Aim 1.
Translate this sentence from the article on independent contractors and the FLSA into Spanish: "Many companies choose to hire independent contractors to perform work instead of hiring employees."
Aim 2.
Continue the article on independent contractors and the FLSA from the point where it stops.

Document segment.
A common dispute that arises in overtime and minimum wage litigation is whether an individual hired by the defendant is an independent contractor or an employee.  Many companies choose to hire independent contractors to perform work instead of hiring employees.  Because independent contractors are not considered “employees” under the Fair Labor Standard Act (“FLSA”), the minimum wage and overtime wage provisions of the FLSA do not apply to independent contractors.  Hiring independent contractors might also be beneficial to companies for tax purposes.  However, as many companies have learned through litigation, labeling a worker an “independent contractor” will not automatically preclude that individual from being considered an “employee” under the FLSA.

Courts look to the “economic realities” of the relationship between the company and the individual the company hired to determine whether the individual is an “employee” or an “independent contractor.”  To determine whether the individual is an employee as a matter of economic reality, courts consider the following 6 factors: (1) the degree of control exercised by the company on the individual; (2) the individual’s opportunity for profit and loss based on managerial skills; (3) the individual’s investment in equipment or personnel; (4) the skill required to perform the work; (5) the duration of the relationship between the company and the individual; and (6) whether the services performed by the individual are integral to the company’s business.

As the 6 factors suggest, the determination of whether an individual is an “independent contractor” or “employee” depends on the specific facts of each case.  Adding more complexity to the analysis, courts do not mechanically apply the six factors.  The weight that courts attribute to each factor ultimately depends on the court’s analysis and on the facts of each case.  A good example of the distinction between “employee” and “independent contractor” is detailed in recent cases regarding adult entertainers.  For example, in Stevenson v. Great Am. Dream, Inc., 2013 U.S. Dist. LEXIS 181551 (N.D. Ga. Dec. 31, 2013), a class of adult entertainers sued the nightclub that hired them (the “Nightclub”) for minimum and overtime wages.  The court analyzed the facts in the case in relation to the six factors detailed above and found that the entertainers were “employees” because 5 of the 6 factors of the economic reality test suggested “employee” status.

As to the first factor (i.e., degree of control) the court found that while the entertainers were allowed to set their own schedules, the Nightclub possessed substantial control over them.  The Nightclub made and enforced rules regarding the entertainers’ dress and makeup, the entertainers’ conduct with customers, the music that the entertainers would perform to, and the procedure for settling disputes arising with the Nightclub.

As to the entertainers’ opportunity for profit and loss, the Court found that the Nightclub bore the vast majority of the overhead costs in comparison to the entertainers.  While the entertainers paid a daily fee to the Nightclub, the Nightclub was responsible for attracting customers, and making decisions regarding marketing, promotions, location, and pricing.  The entertainers could increase their profit depending on their interactions with customers, but the court found that such opportunity for profit and loss was minimal.

The court also found that although the entertainers spent their own money on hair, makeup, clothing, and styling, the Nightclub spent substantially more money on necessary personnel and equipment.  The third factor (i.e., investment in equipment) therefore suggested “employee” status.

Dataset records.
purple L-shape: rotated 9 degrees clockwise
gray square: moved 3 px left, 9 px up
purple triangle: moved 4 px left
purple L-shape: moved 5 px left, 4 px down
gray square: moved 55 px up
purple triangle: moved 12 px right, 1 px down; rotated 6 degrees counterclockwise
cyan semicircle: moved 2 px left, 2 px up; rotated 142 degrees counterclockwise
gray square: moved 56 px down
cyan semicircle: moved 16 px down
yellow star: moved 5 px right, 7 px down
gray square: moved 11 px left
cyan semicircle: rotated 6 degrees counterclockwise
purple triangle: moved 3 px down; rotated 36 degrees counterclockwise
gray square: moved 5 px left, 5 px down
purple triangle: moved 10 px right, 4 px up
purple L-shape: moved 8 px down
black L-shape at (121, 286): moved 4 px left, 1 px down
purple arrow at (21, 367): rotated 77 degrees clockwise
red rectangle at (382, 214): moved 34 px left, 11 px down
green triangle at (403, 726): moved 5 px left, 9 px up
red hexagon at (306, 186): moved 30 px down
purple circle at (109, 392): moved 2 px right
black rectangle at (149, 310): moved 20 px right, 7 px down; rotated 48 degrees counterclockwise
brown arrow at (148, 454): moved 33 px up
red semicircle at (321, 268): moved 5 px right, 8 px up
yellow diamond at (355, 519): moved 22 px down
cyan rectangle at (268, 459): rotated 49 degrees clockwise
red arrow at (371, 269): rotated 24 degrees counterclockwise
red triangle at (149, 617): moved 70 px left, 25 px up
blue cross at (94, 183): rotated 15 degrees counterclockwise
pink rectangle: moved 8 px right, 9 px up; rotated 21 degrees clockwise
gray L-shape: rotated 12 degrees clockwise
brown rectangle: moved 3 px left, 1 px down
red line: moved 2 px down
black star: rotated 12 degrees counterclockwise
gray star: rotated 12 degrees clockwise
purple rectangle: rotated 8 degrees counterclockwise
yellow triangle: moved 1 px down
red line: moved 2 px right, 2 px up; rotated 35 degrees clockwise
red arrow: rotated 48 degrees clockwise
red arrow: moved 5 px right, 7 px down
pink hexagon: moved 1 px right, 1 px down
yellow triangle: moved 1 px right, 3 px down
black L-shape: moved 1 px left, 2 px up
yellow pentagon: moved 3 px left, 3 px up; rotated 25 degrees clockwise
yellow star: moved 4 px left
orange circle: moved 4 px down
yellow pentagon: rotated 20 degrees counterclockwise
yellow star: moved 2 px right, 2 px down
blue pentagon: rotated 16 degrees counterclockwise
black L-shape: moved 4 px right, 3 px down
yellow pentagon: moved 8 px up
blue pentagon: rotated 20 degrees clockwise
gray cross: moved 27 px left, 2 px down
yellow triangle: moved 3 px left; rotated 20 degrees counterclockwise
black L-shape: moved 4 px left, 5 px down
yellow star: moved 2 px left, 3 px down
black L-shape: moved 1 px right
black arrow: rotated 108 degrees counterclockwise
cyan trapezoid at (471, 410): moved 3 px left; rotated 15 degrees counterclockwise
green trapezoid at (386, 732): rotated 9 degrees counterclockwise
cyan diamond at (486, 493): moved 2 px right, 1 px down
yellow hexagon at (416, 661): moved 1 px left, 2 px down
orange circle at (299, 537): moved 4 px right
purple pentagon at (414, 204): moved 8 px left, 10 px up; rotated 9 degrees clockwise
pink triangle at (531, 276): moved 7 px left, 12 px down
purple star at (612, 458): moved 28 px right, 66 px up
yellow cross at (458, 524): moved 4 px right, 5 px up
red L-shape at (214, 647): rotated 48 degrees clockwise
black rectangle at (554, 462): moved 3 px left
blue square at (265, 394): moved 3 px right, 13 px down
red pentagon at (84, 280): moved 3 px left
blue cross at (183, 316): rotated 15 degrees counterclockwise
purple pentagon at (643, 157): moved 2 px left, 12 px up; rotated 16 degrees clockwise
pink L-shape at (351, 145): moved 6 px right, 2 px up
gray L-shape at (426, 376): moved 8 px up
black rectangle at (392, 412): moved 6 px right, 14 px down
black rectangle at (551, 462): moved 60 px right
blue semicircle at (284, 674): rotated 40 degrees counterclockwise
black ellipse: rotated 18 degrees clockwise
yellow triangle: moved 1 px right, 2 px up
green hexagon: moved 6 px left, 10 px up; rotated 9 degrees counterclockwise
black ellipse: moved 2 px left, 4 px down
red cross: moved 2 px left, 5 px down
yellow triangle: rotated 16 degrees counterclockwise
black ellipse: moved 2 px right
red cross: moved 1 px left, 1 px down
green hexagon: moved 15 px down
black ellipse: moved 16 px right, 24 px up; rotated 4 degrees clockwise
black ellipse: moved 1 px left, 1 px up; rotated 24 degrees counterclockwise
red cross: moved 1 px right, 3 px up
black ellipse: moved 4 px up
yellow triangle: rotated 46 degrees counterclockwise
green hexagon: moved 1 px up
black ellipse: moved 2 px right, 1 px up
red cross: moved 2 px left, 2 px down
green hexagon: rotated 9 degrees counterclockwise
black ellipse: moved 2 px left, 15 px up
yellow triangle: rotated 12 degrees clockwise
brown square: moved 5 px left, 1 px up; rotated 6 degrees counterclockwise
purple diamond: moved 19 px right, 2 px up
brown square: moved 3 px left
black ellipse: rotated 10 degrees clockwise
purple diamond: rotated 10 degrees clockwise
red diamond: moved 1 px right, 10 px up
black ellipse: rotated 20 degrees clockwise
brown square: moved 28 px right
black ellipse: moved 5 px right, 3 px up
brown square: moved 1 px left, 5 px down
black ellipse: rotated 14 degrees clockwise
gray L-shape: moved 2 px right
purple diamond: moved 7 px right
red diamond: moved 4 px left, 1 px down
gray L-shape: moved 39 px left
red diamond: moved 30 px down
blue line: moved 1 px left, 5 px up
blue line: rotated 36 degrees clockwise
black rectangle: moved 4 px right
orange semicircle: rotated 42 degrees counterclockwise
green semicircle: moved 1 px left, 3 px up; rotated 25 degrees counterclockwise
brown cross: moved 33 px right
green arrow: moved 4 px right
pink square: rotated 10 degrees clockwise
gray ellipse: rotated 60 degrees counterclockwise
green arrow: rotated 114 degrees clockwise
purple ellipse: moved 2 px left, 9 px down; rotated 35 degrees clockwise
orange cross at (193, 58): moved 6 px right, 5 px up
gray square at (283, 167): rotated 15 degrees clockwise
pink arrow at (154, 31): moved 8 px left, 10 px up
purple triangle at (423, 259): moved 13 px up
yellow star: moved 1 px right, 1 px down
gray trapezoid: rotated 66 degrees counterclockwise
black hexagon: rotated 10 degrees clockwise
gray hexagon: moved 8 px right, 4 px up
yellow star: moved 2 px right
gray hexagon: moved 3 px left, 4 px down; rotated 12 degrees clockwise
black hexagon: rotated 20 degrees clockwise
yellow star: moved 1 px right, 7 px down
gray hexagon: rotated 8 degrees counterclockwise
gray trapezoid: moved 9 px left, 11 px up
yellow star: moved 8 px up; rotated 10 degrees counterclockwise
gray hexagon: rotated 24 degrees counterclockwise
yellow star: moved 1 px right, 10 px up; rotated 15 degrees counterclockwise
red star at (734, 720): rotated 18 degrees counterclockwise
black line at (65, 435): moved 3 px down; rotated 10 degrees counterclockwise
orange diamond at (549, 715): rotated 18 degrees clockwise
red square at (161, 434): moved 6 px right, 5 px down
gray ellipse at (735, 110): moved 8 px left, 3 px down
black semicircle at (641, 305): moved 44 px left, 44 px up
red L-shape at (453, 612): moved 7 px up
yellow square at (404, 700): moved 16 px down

Final result 1.
Muchas empresas optan por contratar a contratistas independientes para realizar trabajos en lugar de contratar a empleados.

Final result 2.
The Nightclub argued that because the entertainers get better as they gain more experience, the work the entertainers performed required special skill.  The court disagreed.  The court acknowledged that different entertainers may possess varying degrees of skill, but found nothing to indicate that special skill was necessary for the work.  As the court noted, “[t]aking your clothes off on a nightclub stage and dancing provocatively are not the kinds of special skills that suggest independent contractor status.”  Stevenson, 2013 U.S. Dist. LEXIS 181551, at *15.

The court found that the fifth factor (i.e., the duration of the relationship between the company and the individual it hired) was the only factor that suggested “independent contractor” status because some of the entertainers’ relationships with the Nightclub were relatively short.  However, because this was the only factor that suggested “independent contractor” status, this factor alone could not nudge the entertainers out of their status as “employees.”

Finally, the court found the last factor (i.e., whether the work performed by the entertainers was integral to the Nightclub’s business) to be “most definitive.”  Because the Nightclub was an adult entertainment club, it required adult entertainers.  Without the entertainers, the Nightclub could not conduct tis business.  The entertainers’ work was therefore integral to the Nightclub’s business.  Finding that 5 of the 6 factors suggested “employee” status, the court held that the entertainers were “employees” and not “independent contractors.”

The Stevenson case serves as an example that even when a company labels the individuals it hires “independent contractors,” courts might nonetheless consider those individuals “employees” under the FLSA.  Companies could be required to pay those individuals unpaid minimum and overtime wages dating as far back as 3 years.  The potential liability to the company can increase significantly if, as in Stevenson, several workers collectively sue the company in a class action.  It is also important for companies to note that courts will generally not consider whether the hired individual signed a contract with the company wherein he or she agreed to be an “independent contractor.”  For those reasons, companies should consider all aspects of an individual’s work and consult with an experience labor and employment attorney before deciding to treat a hired worker as an independent contractor.

Peter T. Mavrick has successfully represented many employers in labor and employment matters.  This article is not a substitute for legal advice tailored to a particular situation.  Peter T. Mavrick can be reached at: Website: www.mavricklaw.com; Telephone: 954-564-2246; Address: 1620 West Oakland Park Boulevard, Suite 300, Fort Lauderdale, Florida 33311; Email: peter@mavricklaw.com.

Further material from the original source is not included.